→ SET EXERCISE: Rewrite the listing with every "pose" changed to "camera" and nothing else altered. Omit the pictures from your answer.

→ DATASET CONTENT:
:::::
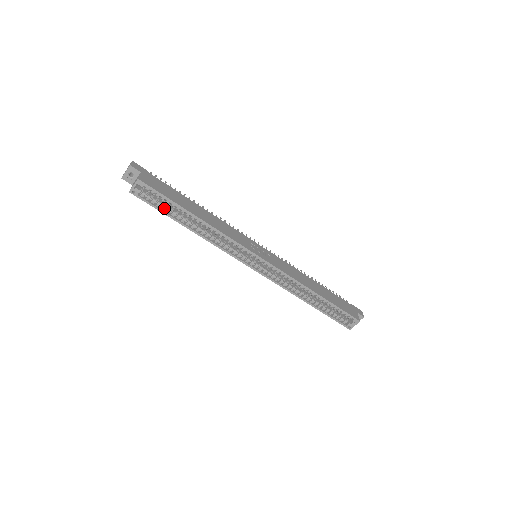
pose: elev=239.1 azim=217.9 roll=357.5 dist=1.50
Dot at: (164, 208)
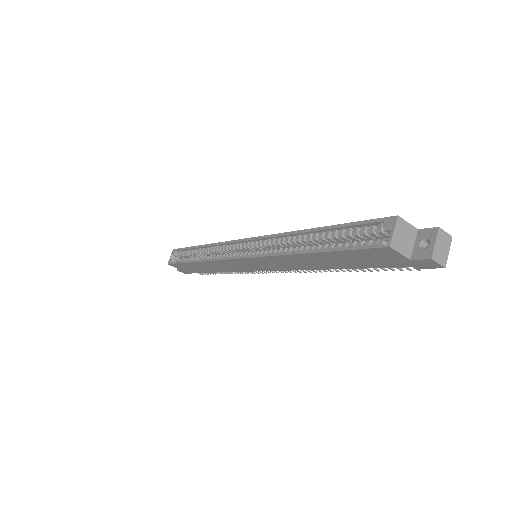
Dot at: (184, 260)
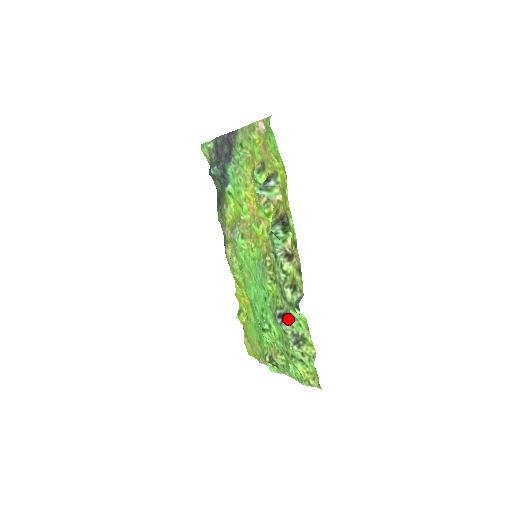
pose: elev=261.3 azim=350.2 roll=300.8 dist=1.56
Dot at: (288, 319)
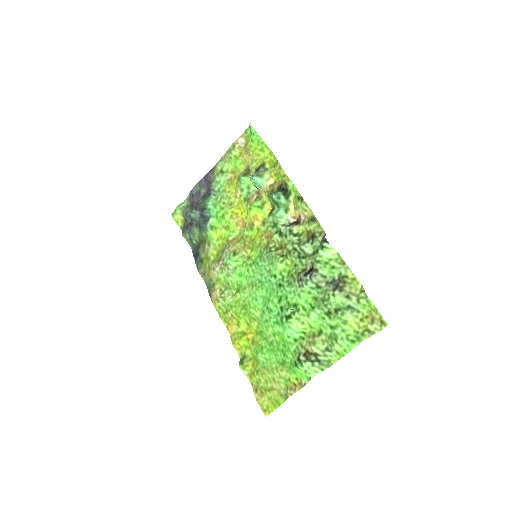
Dot at: (317, 270)
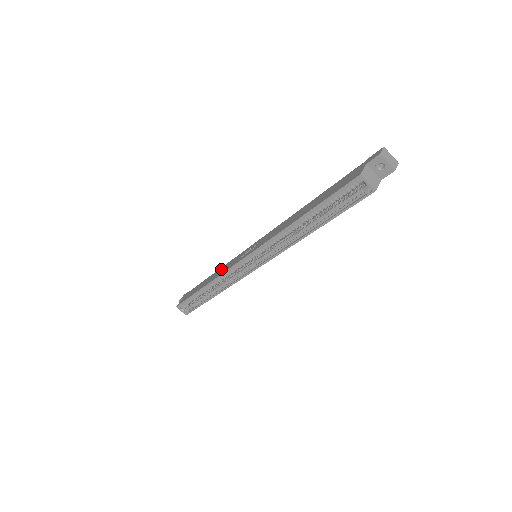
:::::
→ RIGHT ANSWER:
camera: elev=239.1 azim=217.9 roll=357.5 dist=1.50
Dot at: (164, 208)
Dot at: (184, 260)
camera: elev=261.3 azim=350.2 roll=300.8 dist=1.56
Dot at: (288, 319)
Dot at: (317, 270)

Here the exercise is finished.